# Hitachi HD Upgrade Acoustics



## PhatJD (Aug 8, 2006)

I just finished upgrading the HD Tivo to the 1 TB Htachi Deskstar HD. Everything went well except I did notice that it runs pretty loud when accessed. I saw that there is an acoustics option via the Hitachi Feature Tool software where if changed to 128 could fix that. 

My question is...I had to connect the Hitachi SATA drive via USB to my pc because it's all IDE. Is there any way to change the acoustic settings with this set up? I tried earlier and the drive was not recognized most likely because it wasn't internal. 

Thanks


----------



## flatcurve (Sep 27, 2007)

You could get an IDE->SATA converter.

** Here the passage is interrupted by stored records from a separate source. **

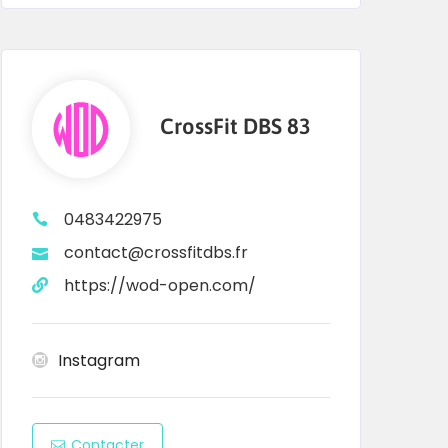
CrossFit DBS 83
0483422975
contact@crossfitdbs.fr
https://wod-open.com/
Instagram
Contacter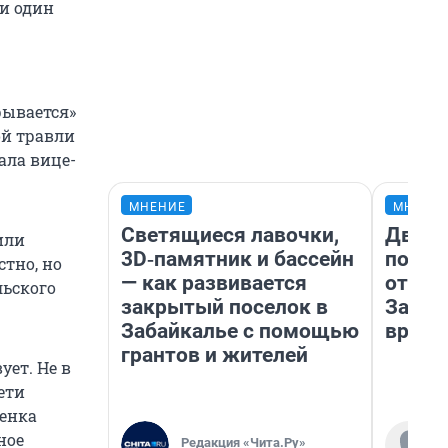
ни один
рывается»
ой травли
ала вице-
МНЕНИЕ
МНЕНИ
Светящиеся лавочки,
Два м
или
3D‑памятник и бассейн
подъе
тно, но
— как развивается
от 100
льского
закрытый поселок в
Забай
Забайкалье с помощью
враче
грантов и жителей
ует. Не в
ети
бенка
ное
Редакция «Чита.Ру»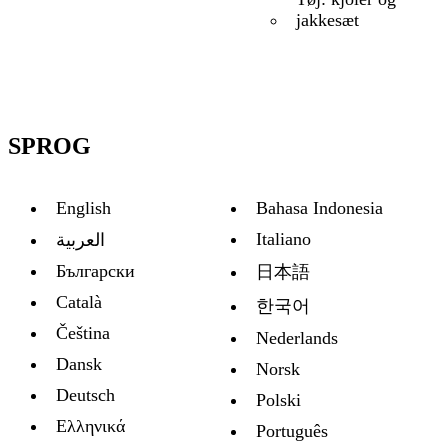
jakkesæt
SPROG
English
Bahasa Indonesia
Italiano
العربية
Български
日本語
Català
한국어
Čeština
Nederlands
Dansk
Norsk
Deutsch
Polski
Ελληνικά
Português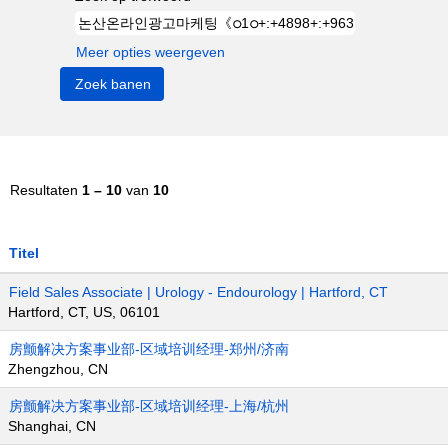
Meer opties weergeven
Resultaten
1 – 10
van
10
Titel
Field Sales Associate | Urology - Endourology | Hartford, CT
Hartford, CT, US, 06101
房颤解决方案事业部-区域培训经理-郑州/济南
Zhengzhou, CN
房颤解决方案事业部-区域培训经理-上海/杭州
Shanghai, CN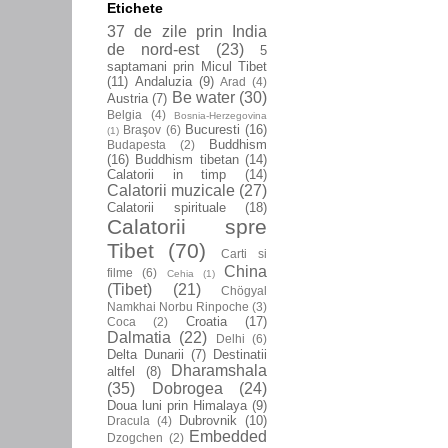
Etichete
37 de zile prin India
de nord-est
(23)
5
saptamani prin Micul Tibet
(11)
Andaluzia
(9)
Arad
(4)
Be water
(30)
Austria
(7)
Belgia
(4)
Bosnia-Herzegovina
Bucuresti
(16)
Braşov
(6)
(1)
Buddhism
Budapesta
(2)
(16)
Buddhism tibetan
(14)
Calatorii in timp
(14)
Calatorii muzicale
(27)
Calatorii spirituale
(18)
Calatorii spre
Tibet
(70)
Carti si
China
filme
(6)
Cehia
(1)
(Tibet)
(21)
Chögyal
Namkhai Norbu Rinpoche
(3)
Croatia
(17)
Coca
(2)
Dalmatia
(22)
Delhi
(6)
Delta Dunarii
(7)
Destinatii
Dharamshala
altfel
(8)
(35)
Dobrogea
(24)
Doua luni prin Himalaya
(9)
Dubrovnik
(10)
Dracula
(4)
Embedded
Dzogchen
(2)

That's actually what I use to set the AAM on SATA drives, because for some reason the SATA PCI card we use isn't recognized by the Hitachi DFT.


----------



## PhatJD (Aug 8, 2006)

Thanks Flatcurve. Are there any that you would recommend? I looked at newegg and monoprice and a lot of them got poor reviews.


----------



## dtphonehome (Dec 26, 2006)

flatcurve said:


> You could get an IDE->SATA converter. That's actually what I use to set the AAM on SATA drives, because for some reason the SATA PCI card we use isn't recognized by the Hitachi DFT.


I'm using a SATA->IDE converter, and it's not working...the Hitachi tool doesn't see the IDE drive!


----------



## flatcurve (Sep 27, 2007)

dtphonehome said:


> I'm using a SATA->IDE converter, and it's not working...the Hitachi tool doesn't see the IDE drive!

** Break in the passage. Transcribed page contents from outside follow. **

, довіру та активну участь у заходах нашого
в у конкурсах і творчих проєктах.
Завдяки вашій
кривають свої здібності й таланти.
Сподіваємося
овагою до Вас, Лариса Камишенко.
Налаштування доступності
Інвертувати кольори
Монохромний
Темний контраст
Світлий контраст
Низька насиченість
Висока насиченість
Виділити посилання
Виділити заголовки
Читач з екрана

Then it's probably the particular adapter you're using, or your PC. I only have experience with the Rosewill adapters, and they work fine for me. Are you trying to configure an AAM compatible drive?


----------



## dtphonehome (Dec 26, 2006)

flatcurve said:


> Then it's probably the particular adapter you're using, or your PC. I only have experience with the Rosewill adapters, and they work fine for me. Are you trying to configure an AAM compatible drive?


It could be the adaptor, as it's a super-cheap chinese brand. I know that others have used this PC (Dell Inspiron 530) to do this. The drive is AAM compatible. Your Rosewill allows you to connect the IDE drive to a SATA motherboard, and the Hitachi tool sees it?


----------



## flatcurve (Sep 27, 2007)

dtphonehome said:


> It could be the adaptor, as it's a super-cheap chinese brand. I know that others have used this PC (Dell Inspiron 530) to do this. The drive is AAM compatible. Your Rosewill allows you to connect the IDE drive to a SATA motherboard, and the Hitachi tool sees it?


Actually, I do it the other way around. I'm connecting a SATA drive to the IDE chain using the adapter. There's no onboard SATA with the PC I'm using to do this.


----------



## tivoupgrade (Sep 27, 2000)

Actually, the IDE --> SATA we use is an addonics; the SATA cards we use for programming drives (the one flatcurve mentioned) is a Rosewill.

Lou


----------



## dtphonehome (Dec 26, 2006)

I decided to just order a PCI IDE controller card so I have a couple IDE ports to work with. All these workarounds aren't working for me. It cost $13.


----------



## ilh (Dec 21, 2007)

I sure hope you meant you bought a PCI SATA card.


----------